** Begin PROVIDED MATERIAL **

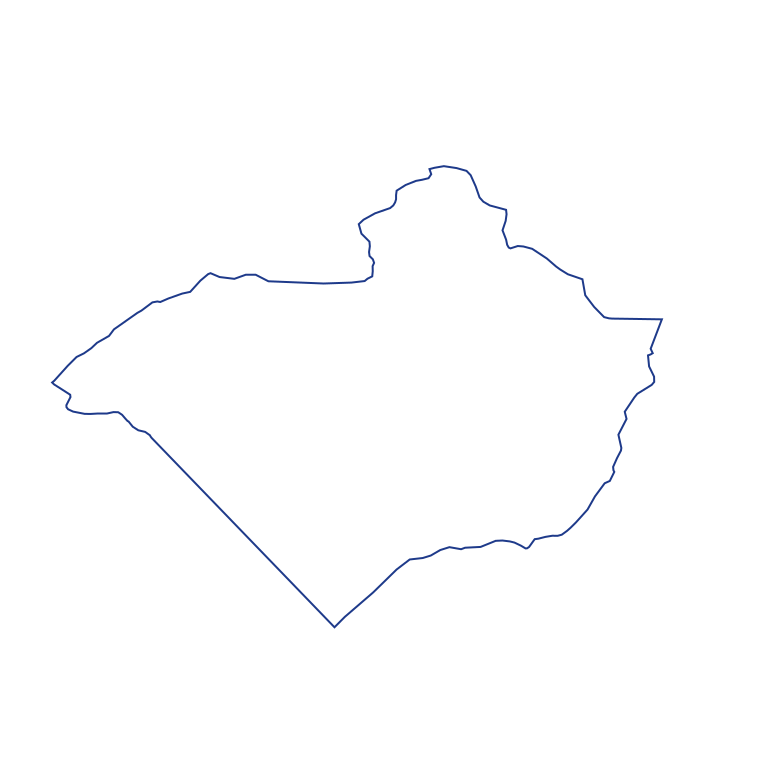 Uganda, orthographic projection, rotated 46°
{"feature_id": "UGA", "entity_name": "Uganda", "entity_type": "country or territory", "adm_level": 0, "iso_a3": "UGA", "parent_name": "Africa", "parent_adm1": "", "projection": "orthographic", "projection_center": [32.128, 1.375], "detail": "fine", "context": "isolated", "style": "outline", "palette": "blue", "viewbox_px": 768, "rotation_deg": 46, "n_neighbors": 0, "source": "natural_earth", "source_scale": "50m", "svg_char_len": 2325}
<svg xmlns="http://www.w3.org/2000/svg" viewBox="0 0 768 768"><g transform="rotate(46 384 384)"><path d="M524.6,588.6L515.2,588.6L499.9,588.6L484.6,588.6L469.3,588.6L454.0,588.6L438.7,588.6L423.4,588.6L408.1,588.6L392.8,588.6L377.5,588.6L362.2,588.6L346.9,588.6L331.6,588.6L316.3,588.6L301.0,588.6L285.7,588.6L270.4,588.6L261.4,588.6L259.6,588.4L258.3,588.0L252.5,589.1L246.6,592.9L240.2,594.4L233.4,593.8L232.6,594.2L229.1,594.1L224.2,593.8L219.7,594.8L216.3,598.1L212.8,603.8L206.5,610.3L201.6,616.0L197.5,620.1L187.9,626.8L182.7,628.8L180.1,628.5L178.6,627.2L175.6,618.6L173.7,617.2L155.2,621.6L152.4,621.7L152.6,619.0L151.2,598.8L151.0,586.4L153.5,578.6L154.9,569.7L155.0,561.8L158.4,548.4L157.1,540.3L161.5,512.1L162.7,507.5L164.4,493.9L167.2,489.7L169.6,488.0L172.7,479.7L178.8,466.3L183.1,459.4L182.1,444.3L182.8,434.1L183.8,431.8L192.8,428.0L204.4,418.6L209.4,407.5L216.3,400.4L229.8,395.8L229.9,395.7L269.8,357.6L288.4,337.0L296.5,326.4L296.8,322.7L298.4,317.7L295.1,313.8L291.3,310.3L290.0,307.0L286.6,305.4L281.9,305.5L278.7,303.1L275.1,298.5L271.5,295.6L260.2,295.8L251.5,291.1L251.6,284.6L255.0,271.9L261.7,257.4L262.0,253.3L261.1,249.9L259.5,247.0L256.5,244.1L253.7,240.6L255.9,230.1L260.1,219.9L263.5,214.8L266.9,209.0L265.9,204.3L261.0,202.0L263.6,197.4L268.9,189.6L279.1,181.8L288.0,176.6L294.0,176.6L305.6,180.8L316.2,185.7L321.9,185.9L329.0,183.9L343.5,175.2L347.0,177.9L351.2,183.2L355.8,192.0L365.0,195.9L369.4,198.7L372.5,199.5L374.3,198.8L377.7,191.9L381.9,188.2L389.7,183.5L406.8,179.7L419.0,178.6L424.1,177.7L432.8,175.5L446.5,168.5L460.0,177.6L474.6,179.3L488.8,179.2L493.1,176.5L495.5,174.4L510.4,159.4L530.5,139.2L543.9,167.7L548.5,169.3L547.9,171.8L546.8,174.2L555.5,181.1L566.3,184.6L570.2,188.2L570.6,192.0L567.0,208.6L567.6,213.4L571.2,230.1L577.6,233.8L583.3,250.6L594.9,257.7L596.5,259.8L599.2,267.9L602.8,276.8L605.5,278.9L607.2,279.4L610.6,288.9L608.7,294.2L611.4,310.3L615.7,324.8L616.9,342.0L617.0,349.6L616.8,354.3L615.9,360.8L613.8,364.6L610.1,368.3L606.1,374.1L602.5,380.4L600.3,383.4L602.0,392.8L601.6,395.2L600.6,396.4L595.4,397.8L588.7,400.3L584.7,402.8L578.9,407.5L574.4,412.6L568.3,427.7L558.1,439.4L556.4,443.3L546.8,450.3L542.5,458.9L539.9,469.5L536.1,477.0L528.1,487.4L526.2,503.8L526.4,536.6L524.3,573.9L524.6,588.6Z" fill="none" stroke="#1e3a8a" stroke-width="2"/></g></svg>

** End PROVIDED MATERIAL **
** Begin PROVIDED MATERIAL **

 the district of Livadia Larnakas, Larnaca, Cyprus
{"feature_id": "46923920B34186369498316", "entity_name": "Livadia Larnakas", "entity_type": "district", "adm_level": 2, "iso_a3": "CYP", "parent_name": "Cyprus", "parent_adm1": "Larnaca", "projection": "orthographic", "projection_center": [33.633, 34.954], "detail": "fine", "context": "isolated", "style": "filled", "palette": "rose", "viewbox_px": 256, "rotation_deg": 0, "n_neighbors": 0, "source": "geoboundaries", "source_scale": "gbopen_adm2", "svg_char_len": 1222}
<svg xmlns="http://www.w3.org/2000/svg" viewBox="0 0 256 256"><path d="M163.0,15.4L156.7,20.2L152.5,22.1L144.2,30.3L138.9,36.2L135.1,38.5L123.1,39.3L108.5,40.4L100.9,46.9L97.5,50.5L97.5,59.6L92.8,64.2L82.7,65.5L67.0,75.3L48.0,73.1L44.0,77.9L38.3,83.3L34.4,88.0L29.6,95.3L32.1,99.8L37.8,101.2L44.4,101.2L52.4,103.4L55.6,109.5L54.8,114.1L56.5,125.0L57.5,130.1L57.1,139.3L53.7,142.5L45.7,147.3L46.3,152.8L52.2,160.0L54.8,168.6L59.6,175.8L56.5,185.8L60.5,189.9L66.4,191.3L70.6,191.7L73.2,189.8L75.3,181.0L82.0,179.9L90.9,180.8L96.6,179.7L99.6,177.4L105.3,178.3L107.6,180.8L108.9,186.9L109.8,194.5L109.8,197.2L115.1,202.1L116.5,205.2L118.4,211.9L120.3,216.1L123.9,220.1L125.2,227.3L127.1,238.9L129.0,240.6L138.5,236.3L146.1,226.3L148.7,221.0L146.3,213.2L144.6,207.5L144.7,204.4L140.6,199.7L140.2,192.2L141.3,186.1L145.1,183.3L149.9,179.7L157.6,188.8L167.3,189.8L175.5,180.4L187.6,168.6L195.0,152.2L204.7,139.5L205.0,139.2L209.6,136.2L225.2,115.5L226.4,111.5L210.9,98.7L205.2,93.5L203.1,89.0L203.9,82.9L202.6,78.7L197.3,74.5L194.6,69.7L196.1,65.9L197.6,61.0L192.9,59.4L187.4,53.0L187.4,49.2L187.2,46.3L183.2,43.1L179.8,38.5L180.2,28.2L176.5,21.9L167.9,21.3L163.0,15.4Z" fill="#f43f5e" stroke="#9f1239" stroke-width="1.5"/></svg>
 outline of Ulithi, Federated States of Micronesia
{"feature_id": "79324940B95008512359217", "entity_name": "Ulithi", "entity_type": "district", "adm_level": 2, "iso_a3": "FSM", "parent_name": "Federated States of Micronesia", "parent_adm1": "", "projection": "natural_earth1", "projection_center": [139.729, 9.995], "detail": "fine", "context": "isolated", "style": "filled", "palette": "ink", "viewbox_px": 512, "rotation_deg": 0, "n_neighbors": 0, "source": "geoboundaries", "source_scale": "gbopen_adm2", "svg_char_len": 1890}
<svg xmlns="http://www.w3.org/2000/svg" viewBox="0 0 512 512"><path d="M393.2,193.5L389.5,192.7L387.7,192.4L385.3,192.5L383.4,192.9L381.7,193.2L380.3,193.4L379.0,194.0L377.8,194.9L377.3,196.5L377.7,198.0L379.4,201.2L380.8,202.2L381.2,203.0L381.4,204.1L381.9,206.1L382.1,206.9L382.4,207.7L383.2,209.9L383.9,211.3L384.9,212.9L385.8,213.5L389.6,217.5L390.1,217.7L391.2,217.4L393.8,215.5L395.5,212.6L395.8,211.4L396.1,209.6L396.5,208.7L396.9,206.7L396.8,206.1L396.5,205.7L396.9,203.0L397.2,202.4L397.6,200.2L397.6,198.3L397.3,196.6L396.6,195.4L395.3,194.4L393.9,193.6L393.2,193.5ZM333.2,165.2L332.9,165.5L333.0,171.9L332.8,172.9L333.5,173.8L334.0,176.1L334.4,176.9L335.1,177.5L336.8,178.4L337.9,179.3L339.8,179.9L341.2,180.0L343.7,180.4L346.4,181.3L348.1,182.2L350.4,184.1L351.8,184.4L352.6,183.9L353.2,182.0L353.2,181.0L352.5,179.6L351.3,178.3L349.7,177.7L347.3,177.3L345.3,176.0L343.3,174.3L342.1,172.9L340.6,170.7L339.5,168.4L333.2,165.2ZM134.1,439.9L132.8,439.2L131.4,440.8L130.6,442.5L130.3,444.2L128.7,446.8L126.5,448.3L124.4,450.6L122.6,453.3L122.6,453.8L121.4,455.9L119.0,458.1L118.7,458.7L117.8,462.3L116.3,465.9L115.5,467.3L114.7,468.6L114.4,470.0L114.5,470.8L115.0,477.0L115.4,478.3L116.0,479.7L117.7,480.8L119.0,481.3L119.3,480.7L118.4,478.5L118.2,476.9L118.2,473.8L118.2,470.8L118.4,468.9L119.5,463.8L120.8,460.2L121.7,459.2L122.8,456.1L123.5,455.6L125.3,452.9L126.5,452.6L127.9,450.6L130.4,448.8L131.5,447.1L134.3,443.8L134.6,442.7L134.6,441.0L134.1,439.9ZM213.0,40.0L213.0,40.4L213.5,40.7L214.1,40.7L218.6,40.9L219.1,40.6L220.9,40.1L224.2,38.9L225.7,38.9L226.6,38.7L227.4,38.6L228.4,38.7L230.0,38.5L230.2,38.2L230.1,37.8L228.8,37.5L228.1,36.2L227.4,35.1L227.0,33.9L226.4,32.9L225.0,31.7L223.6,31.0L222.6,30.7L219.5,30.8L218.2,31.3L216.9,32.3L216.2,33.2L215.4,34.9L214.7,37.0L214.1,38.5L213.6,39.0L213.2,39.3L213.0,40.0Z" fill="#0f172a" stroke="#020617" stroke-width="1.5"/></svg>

** End PROVIDED MATERIAL **

--- THE EXERCISE ---
Pull out each line of the data above that includes the string "States", and list those lines.

--- RESPONSE TO THE TASK ---
 outline of Ulithi, Federated States of Micronesia
{"feature_id": "79324940B95008512359217", "entity_name": "Ulithi", "entity_type": "district", "adm_level": 2, "iso_a3": "FSM", "parent_name": "Federated States of Micronesia", "parent_adm1": "", "projection": "natural_earth1", "projection_center": [139.729, 9.995], "detail": "fine", "context": "isolated", "style": "filled", "palette": "ink", "viewbox_px": 512, "rotation_deg": 0, "n_neighbors": 0, "source": "geoboundaries", "source_scale": "gbopen_adm2", "svg_char_len": 1890}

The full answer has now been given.